Bir toplumu orta ve kısa vadede yiyip bitirecek, tarih sahnesinden silinmesine sebebiyet verecek mahiyete sahip bu ve benzeri problemler karşısında ikincilere nisbeten birincilerin yapmış olduğu faaliyetler her ne kadar takdire şayan ise de acaba istenilen ölçüde olumlu sonuç alınabilir mi? Benim şahsi kanaatim alınamayacağı istikametinde. Çünkü Hocaefendi’nin tabiriyle ‘ortada bir ilk belirleyici’ yani ‘kutsala iman’ yok. Allah yok, her bir amelin hesabının verileceği ahiret gününe iman yok, mükafat ve ceza, cennet ve cehennem yok. Ortada İlahi asla dayanan ve bütün yanları itibarıyla insanı çevreleyen kutsal inancı olmayınca, bu tür uygulamaların yaptırım güçleri sınırlı olacaktır.
İman olmazsa...
Halbuki ayakları sağlam bir şekilde yere basan, zihin ve kalb dünyasında tatminkar eden bir iman/ilk kabul, insanın ferdi hayatında da, toplumsal hayatta da belirleyici bir rol oynar. İnanılan imanın müntesiplerinden uygulamak üzere istediği değerler insanın zihni, fikri ve ameli aktivitelerini belirler. Hocaefendi’nin çok sık dile getirdiği bu hakikat yine onun yaklaşımları ile kalbde, zihinde ve pratik hayatta sürekli işlenen bu değerler zamanla insanın ikinci fıtrat kazanmasına vesile olur. Böylesi insanların çokluğu bu yaklaşımın çevreye tesirini netice verir. Ve öyle bir zaman olur ki toplum hayatını çevreleyen maddi-manevi her şey buna göre dizayn edilir. Bir başka tabirle arka plan şartları bu anlayışa, bu kabule uyum sağlar. Bugün İslam dünyasında veya Batı ülkelerinde yaşayan Müslümanlarda bahsini ettiğimiz arka plan şartlarının inanılan değerlerle örtüşmemesine rağmen, gerek yukarıda örneğini sunduğumuz alkol, uyuşturucu ve evlilik öncesi cinsel ilişkilerde, gerekse insanlığın geleceğini tehdit eden başka problemlerde Müslümanların geri planda kalması ancak ferdi açıdan bu imanın yakalanmış olması ile izah edilebilir. Ferdi ve ülkeler bazında yapılan mukayeseler, istatistik sonuçları bunu doğrulamaktadır.

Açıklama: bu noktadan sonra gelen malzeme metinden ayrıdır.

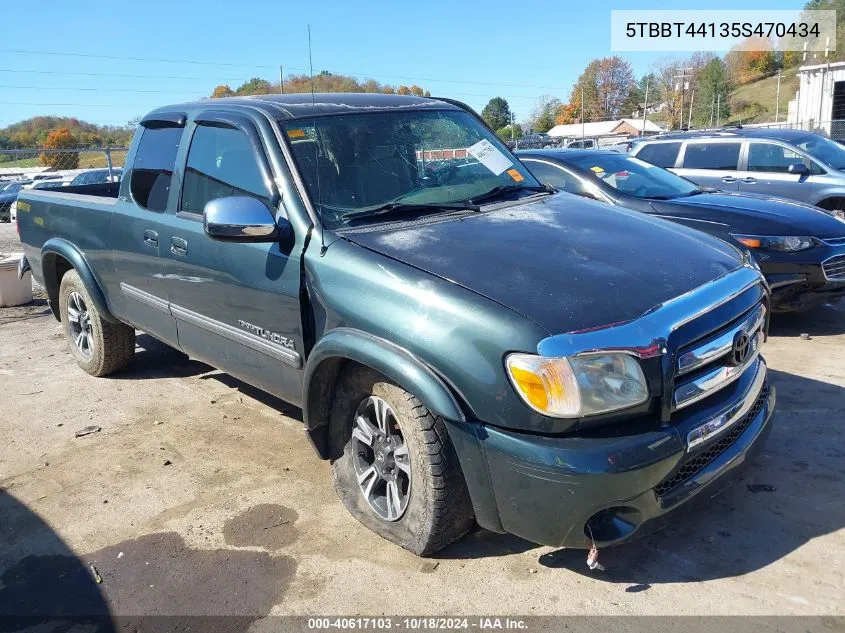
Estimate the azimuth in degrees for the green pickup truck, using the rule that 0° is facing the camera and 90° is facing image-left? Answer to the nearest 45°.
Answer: approximately 315°

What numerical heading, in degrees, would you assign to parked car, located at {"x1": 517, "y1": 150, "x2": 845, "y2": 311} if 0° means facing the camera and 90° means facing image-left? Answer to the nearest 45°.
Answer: approximately 315°

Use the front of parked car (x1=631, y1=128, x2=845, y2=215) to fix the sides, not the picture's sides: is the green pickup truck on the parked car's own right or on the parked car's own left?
on the parked car's own right

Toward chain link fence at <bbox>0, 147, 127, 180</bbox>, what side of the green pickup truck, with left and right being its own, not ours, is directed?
back

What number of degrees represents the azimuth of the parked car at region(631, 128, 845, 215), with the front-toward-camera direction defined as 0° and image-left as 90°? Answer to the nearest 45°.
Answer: approximately 315°

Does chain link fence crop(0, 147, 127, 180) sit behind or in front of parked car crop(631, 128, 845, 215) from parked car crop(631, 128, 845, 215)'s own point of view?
behind

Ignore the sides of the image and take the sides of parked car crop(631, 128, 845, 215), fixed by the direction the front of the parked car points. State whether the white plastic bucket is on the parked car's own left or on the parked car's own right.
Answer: on the parked car's own right

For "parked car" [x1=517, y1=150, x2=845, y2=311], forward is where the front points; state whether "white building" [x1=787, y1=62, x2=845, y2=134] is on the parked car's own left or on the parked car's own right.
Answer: on the parked car's own left
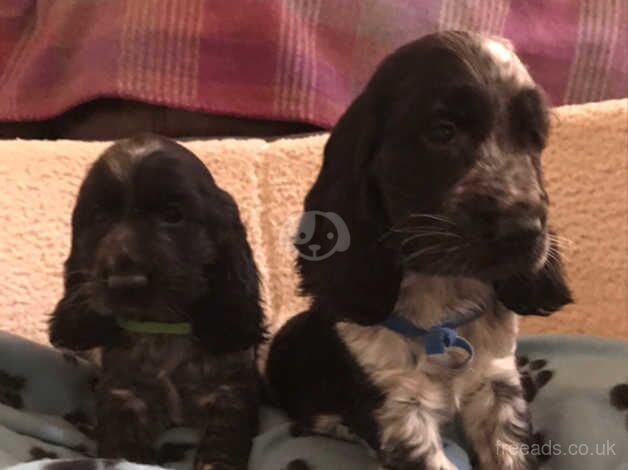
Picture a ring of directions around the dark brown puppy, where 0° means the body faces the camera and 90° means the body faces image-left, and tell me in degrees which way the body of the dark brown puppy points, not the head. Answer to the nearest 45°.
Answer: approximately 0°

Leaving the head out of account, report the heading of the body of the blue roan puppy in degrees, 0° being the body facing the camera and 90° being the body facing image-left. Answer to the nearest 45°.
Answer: approximately 315°
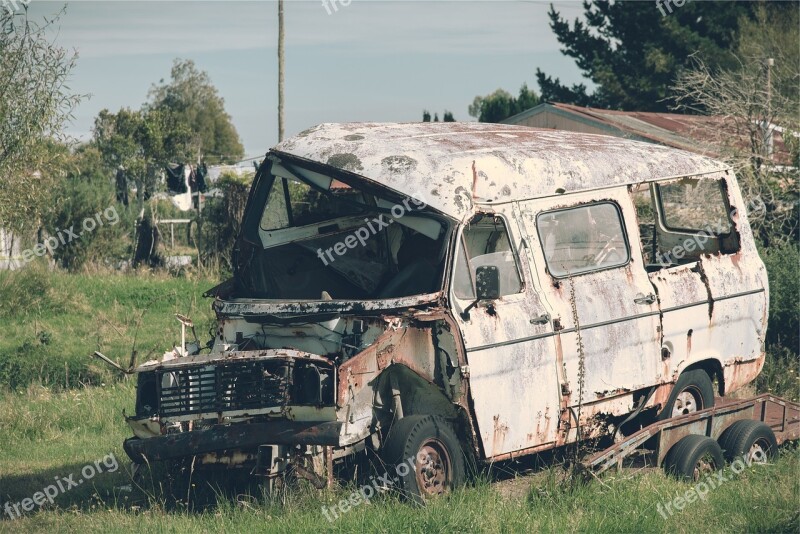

Öte yandan dünya görüşleri, hayat standartları ve ekonomik verileri itibarıyla insanın hayvani/cismani özelliklerine hitap eden kültür dünyası içinde yaşayan genç, söz verdiği şeylere muhalif hareket edebileceği zeminle yüz yüze geldiğinde -ki doğum günü partilerinden mezuniyet törenlerine, yaz kamplarından okul gezilerine, hafta sonu eğlencelerinden sinemalara, seyrettiği TV kanallarındaki programlardan önünde model olarak gördüğü başta anne babası olmak üzere ağabey, abla ve yakın çevresinin hayatlarına kadar her şey onu bohemliğe çağırmakta, cismani zevklerine hitap etmektedir- rahatlıkla parmağına taktığı yüzüğe ve verdiği söze rağmen aksini yapacaktır. Nitekim yapmaktadırlar.
Hadiseye bu açıdan baktığımızda, kendi dinî değerlerinden ciddi şüphe içinde bulunan, her fırsatta bunları sorgulayan tavrın hakim olduğu ve sosyal, siyasal, kültürel, hatta dinî şartların insanı dünyeviliğe çağırdığı bir dünyada, bu yüzük uygulamasının arzu edilen neticeyi doğuracağına inanamıyorum.